First, Beijing is treating the KMT and the Republic of China (ROC) as two different entities. On one hand, it uses the KMT as its tool, while on the other, it takes pride in the founding of the People’s Republic of China in 1949 and replacing the ROC as the only legitimate government in China and the only lawful representative of that nation in the international community. This is tantamount to killing the very soul of the KMT, and in effect it means that the KMT is but a political party that has lost power and is begging the CCP for charity. What does that say about Ma, the target of Zhang’s praise?
Second, Zhang said that: “Taiwanese leader Lee Teng-hui abandoned the ‘one China’ principle and proposed the ‘special state-to-state’ dictum, which resulted in cross-strait crises.”
However, the “special state-to-state” dictum was proposed in July 1999, while the missile crises orchestrated by China occurred in 1995 and 1996. That Zhang can turn cause and effect on its head only goes to show what this generation of CCP leaders are capable of when it comes to playing loosely with history and facts, not to mention politics.
Small wonder, then, that the string of lies Zhang came up with in his address, such as Chinese being the first people to develop Taiwan, is infuriating to Taiwanese. How will China be able to implement the idea that they are pinning their hopes on the people of Taiwan as was mentioned in the “open letter to Taiwanese compatriots” issued by the National People’s Congress in 1979?
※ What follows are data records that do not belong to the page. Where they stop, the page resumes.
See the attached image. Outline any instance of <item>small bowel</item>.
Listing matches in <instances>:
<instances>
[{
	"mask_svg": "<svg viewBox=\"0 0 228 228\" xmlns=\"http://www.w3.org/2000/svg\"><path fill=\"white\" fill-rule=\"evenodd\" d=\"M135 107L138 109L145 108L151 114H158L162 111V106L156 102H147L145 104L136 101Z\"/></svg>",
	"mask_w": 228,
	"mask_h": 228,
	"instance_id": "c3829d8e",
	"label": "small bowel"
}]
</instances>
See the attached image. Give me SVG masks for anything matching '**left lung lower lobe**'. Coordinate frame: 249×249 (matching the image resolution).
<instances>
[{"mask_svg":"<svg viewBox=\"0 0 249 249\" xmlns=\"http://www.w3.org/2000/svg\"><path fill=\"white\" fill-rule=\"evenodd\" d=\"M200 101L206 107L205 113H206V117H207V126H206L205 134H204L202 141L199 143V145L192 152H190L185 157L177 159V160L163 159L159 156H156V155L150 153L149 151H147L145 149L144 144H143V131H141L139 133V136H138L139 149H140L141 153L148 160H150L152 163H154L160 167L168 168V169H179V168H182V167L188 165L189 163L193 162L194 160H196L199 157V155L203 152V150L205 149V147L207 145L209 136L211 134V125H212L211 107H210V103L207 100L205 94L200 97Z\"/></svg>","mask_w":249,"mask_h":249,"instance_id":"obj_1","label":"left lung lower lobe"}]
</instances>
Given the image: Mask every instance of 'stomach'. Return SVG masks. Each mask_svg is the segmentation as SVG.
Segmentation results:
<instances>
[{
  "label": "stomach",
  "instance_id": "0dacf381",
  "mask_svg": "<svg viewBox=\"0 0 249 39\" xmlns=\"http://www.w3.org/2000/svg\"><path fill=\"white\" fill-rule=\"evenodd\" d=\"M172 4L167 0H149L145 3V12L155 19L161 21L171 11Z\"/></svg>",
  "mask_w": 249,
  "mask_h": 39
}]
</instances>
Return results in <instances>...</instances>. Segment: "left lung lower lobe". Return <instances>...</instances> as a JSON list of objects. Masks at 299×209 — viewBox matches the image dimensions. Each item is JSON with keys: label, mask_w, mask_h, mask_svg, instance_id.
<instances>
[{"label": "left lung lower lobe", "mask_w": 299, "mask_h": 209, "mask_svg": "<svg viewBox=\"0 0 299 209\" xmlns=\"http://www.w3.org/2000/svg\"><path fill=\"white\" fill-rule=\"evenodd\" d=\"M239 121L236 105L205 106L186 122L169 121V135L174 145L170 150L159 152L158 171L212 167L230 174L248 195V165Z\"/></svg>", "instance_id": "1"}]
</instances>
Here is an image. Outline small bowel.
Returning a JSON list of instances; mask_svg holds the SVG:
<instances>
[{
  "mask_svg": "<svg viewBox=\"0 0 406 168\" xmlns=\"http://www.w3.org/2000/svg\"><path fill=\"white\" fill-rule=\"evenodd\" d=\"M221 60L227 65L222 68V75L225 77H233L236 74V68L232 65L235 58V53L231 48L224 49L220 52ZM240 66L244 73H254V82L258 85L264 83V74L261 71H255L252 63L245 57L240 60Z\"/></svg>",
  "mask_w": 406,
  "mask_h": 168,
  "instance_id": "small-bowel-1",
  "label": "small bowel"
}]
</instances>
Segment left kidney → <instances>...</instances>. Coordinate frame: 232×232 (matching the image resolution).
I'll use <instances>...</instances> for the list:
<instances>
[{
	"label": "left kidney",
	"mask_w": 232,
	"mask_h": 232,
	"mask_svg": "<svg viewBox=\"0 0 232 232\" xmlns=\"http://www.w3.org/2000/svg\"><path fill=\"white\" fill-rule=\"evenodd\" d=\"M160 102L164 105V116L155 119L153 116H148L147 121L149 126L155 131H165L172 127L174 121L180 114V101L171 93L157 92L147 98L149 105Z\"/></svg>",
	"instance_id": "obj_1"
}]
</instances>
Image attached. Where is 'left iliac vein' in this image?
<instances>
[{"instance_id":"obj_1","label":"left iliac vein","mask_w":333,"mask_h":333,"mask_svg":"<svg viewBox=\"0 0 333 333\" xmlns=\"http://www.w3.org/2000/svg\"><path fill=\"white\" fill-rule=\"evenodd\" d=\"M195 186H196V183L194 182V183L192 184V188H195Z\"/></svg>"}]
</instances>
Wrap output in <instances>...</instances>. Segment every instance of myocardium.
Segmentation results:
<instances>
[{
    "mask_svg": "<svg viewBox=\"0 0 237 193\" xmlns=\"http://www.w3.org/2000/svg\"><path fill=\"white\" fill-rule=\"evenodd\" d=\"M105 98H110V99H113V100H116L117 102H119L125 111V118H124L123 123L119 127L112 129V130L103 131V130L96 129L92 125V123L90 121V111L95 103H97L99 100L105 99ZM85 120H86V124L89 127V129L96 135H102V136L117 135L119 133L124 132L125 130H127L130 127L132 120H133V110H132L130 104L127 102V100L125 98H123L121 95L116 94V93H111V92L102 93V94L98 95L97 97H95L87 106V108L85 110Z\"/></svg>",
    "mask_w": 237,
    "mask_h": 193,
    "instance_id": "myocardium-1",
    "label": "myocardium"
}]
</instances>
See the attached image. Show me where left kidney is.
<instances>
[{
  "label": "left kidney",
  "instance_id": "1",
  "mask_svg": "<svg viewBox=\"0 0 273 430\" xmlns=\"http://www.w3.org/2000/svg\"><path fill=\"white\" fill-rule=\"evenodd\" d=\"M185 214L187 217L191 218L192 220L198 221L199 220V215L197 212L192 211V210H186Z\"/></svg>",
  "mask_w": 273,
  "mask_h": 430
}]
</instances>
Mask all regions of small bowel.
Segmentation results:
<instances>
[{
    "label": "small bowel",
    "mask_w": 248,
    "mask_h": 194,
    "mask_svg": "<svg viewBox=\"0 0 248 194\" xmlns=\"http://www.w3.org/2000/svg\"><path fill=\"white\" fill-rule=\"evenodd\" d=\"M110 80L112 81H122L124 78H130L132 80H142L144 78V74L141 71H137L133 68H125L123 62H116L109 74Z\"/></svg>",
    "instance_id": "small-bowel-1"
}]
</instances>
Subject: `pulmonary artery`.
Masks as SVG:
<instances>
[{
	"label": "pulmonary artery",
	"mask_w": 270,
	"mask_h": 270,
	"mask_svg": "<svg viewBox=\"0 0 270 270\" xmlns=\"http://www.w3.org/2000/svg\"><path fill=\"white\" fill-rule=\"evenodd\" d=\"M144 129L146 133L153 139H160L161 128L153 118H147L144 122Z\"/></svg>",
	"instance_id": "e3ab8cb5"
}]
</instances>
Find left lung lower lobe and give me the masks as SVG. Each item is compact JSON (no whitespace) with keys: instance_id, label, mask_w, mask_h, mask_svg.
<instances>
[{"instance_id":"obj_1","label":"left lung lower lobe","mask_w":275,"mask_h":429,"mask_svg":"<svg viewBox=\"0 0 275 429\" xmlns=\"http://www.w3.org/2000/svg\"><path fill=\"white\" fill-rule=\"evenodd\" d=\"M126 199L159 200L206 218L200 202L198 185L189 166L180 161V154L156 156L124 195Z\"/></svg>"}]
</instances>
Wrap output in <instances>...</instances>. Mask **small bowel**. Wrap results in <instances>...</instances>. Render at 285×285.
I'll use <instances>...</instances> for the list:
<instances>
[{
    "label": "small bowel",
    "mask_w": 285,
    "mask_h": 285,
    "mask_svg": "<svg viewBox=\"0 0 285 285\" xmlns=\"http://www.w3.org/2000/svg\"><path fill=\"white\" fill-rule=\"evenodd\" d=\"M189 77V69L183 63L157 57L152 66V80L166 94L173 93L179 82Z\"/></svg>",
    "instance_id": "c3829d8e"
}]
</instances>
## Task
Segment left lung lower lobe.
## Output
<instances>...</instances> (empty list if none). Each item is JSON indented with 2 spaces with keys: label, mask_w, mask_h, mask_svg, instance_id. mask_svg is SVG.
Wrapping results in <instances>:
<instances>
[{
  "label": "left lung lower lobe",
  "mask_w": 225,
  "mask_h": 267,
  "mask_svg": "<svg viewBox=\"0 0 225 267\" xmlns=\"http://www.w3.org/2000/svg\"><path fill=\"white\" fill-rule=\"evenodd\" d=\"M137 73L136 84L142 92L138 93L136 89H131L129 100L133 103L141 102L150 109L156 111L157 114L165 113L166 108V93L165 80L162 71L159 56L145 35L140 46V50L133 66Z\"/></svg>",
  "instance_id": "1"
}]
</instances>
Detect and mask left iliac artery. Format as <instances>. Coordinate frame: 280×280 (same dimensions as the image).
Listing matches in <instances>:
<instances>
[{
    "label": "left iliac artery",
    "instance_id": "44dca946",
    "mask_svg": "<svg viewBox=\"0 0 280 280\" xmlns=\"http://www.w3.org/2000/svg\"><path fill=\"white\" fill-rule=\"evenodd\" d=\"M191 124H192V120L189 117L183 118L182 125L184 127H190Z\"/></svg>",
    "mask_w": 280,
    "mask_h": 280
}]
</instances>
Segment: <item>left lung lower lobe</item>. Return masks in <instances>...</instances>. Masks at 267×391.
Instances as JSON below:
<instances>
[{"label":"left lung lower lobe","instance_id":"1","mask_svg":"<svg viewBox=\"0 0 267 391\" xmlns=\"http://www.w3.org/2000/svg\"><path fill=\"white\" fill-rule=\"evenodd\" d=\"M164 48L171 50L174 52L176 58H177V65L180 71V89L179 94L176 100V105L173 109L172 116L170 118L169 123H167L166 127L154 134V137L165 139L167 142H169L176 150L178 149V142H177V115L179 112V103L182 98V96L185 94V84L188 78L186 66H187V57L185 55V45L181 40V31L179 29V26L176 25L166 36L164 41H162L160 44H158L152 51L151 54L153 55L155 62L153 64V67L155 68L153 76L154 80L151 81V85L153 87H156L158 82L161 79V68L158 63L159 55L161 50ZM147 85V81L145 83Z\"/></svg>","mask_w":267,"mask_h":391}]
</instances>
Furthermore, Beijing has restricted the interpretation of the “1992 consensus” to mean that there is “one China” and that both sides of the Taiwan Strait belong to that China, and then warned the Democratic Progressive Party government that if it turns its back on this policy, a crisis and disaster will befall Taiwan.
The problem is that since there is no room for the ROC to have an alternate interpretation of what “one China” means, the pressure is off Tsai, who represents the entire nation, and Taiwanese stand by her. Therefore, it naturally and necessarily follows that Tsai’s government would weaken and sever the historical political, economic or cultural links between Taiwan and China. Why would Beijing go through the trouble to make this happen?
Evidently, it is about time that China started to panic. What unfolds in the South China Sea complicates the variables that Xi can use to maintain political and economic stability in China. The cross-strait relationship, as it stands at the moment, also makes it difficult for Beijing not to recognize the fact that the CCP over the past eight years has completely messed up the KMT, not to mention that Tsai, unlike Chen, has no intention of bolstering her own reputation by capitalizing on the China issue. She is a practical and rational leader.
Whether China is panicking or not is not Taiwan’s most pressing concern. From the perspective of Taiwanese interests, it is more important to know what is happening and why. The public must call on the government to act calmly and wisely in its handling of cross-strait relations. The government should focus on domestic affairs and when it is faced with the China issue, it must hold its ground confidently and patiently.